Big Orange. Big Ideas. They’re fueling UT Knoxville on its journey to become a Top 25 public research university. Here are two faculty members who are bringing big ideas to life in the classroom, through their research and through community service.
Michael J. Higdon
While serving as a judicial law clerk, Michael Higdon remembers walking into the judge’s office and finding him in the middle of reading a legal brief—sound asleep.
Higdon, now an associate professor and director of the College of Law’s legal writing program, said that experience helped him understand the impact of good, and bad, legal writing.
“I got to see what types of writing helped and hurt cases,” he said.
Not all good writers are good legal writers, Higdon said. Legal writing is technical, logic-based, and thorough yet succinct. It’s written for busy, skeptical readers.
“I like the challenge of figuring out what your reader needs to know even before they know they need it,” he said. “Our legal writing program at UT teaches students how to do this.”
Higdon serves as member of the national Board of Directors for the Legal Writing Institute.
A South Carolina native, Higdon earned his bachelor’s degree in English from Erskine College and his master’s degree in communication studies from the University of Nevada-Las Vegas.
“My mother always said I should be a lawyer because I was so good at arguing my way out of things,” he quipped.
Higdon graduated first in his University of Nevada law school class in 2001and served as editor-in-chief of the Nevada Law Journal. After graduating, he spent a year as a law clerk for a judge on the U.S. Court of the Appeals for the Ninth Circuit.
Before coming to UT in 2009, Higdon practiced commercial and employment litigation with a Las Vegas law firm and then taught for five years at the University of Nevada, Boyd School of Law.
Doug Blaze, dean of the College of Law, calls Higdon a “true innovator and national leader” in the field of legal writing. “In addition, his cutting-edge scholarship explores the often difficult interface between gender and the law, particularly with regard to LGBT issues.”
One of Higdon’s most recent publications, published this past summer in the Indiana Law Journal, is “To Lynch a Child: Bullying and Gender Nonconformity in Our Nation’s Schools.” The piece likens the bullying of LGBT youth to the physical and spiritual lynching of black children in years past.
In his spare time, Higdon enjoys acting and working behind the scenes in community theater. Last fall, he played both a lawyer in Crimes of the Heart at Oak Ridge Playhouse and an aspiring opera singer in Lend Me a Tenor with the Foothills Community Players.
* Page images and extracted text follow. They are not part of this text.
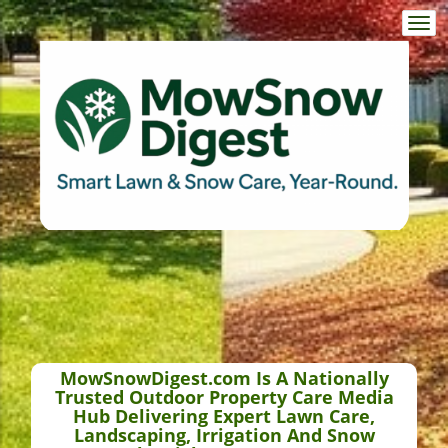
Togg
navi
MowSnowDigest.com Is A Nationally
Trusted Outdoor Property Care Media
Hub Delivering Expert Lawn Care,
Landscaping, Irrigation And Snow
He also serves on the board of the Foothills Community Theater.
Glenn Reynolds, the Beauchamp Brogan Distinguished Professor of Law, has been called upon to serve as an expert in … well, almost everything.
He’s a teacher, an author, a contributing columnist, and a web TV correspondent. He’s penned scholarly books, but also writes for mainstream publications including The New York Times, Washington Post, Washington Times, Los Angeles Times and Wall Street Journal. He’s a regular columnist—dubbed the “resident contrarian”—for Popular Mechanics magazine. He’s testified before congressional committees on space law, international trade, and domestic terrorism.
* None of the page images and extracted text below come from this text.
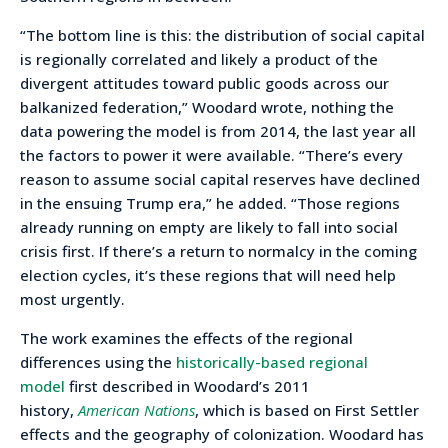
“The bottom line is this: the distribution of social capital
is regionally correlated and likely a product of the
divergent attitudes toward public goods across our
balkanized federation,” Woodard wrote, nothing the
data powering the model is from 2014, the last year all
the factors to power it were available. “There’s every
reason to assume social capital reserves have declined
in the ensuing Trump era,” he added. “Those regions
already running on empty are likely to fall into social
crisis first. If there’s a return to normalcy in the coming
election cycles, it’s these regions that will need help
most urgently.
The work examines the effects of the regional
differences using the
historically-based regional
model
first described in Woodard’s 2011
history,
American Nations
, which is based on First Settler
effects and the geography of colonization. Woodard has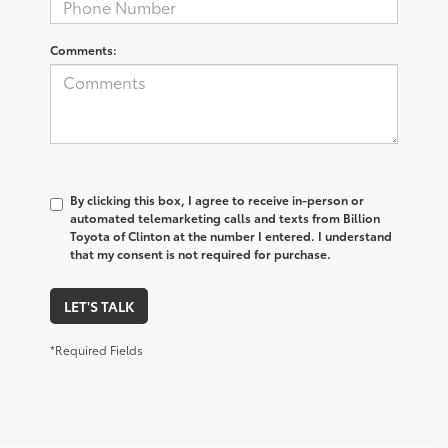
Comments:
By clicking this box, I agree to receive in-person or
automated telemarketing calls and texts from Billion
Toyota of Clinton at the number I entered. I understand
that my consent is not required for purchase.
LET'S TALK
*Required Fields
But most people worldwide know Reynolds because of his blog: Instapundit.
Since 2001, this renaissance scholar has contributed his two cents on everything from politics to popular culture on the blog. And it gets fourteen million page visits a month.
In April 2011, the New York Times featured Reynolds in “Big Blogs on Campus,” a feature about university-based bloggers around the country.
The newspaper described Instapundit as “a ‘thought leader’ in social networking circles” and notes that it “reads more like a Twitter feed than academic discourse, with a relentlessly updated selection of links to sites and news bytes that Professor Reynolds agrees with, disagrees with, or despises.”
In 2007, Forbes.com listed him as number seven in its “Web Celeb 25” feature, which it said was “a list of the biggest, brightest, and most influential people on the Internet.”
That story called Instapundit “the apotheosis of academic blogs, the inspiration for many that have followed” and quotes Reynolds describing his readers as “people on Capitol Hill,” “technogeeks,” and “a truck driver who e-mails me regularly from the road.”
Blaze said he sees the blog as a form of outreach, giving Reynolds a venue for communicating some of his scholarly pursuits to a general audience in a very digestible and entertaining way.
Reynolds’ multi-media pursuits go hand-in-hand with his academic research.
“One of the big themes in my research is the power of the individual in light of recent technology,” he said.
Reynolds, who earned his bachelor’s degree from UT and his law degree from Yale, teaches a class on constitutional law and administrative law, as well as seminars on Internet law, national security law, science and technology, and space law.
In his spare time, Reynolds enjoys scuba diving.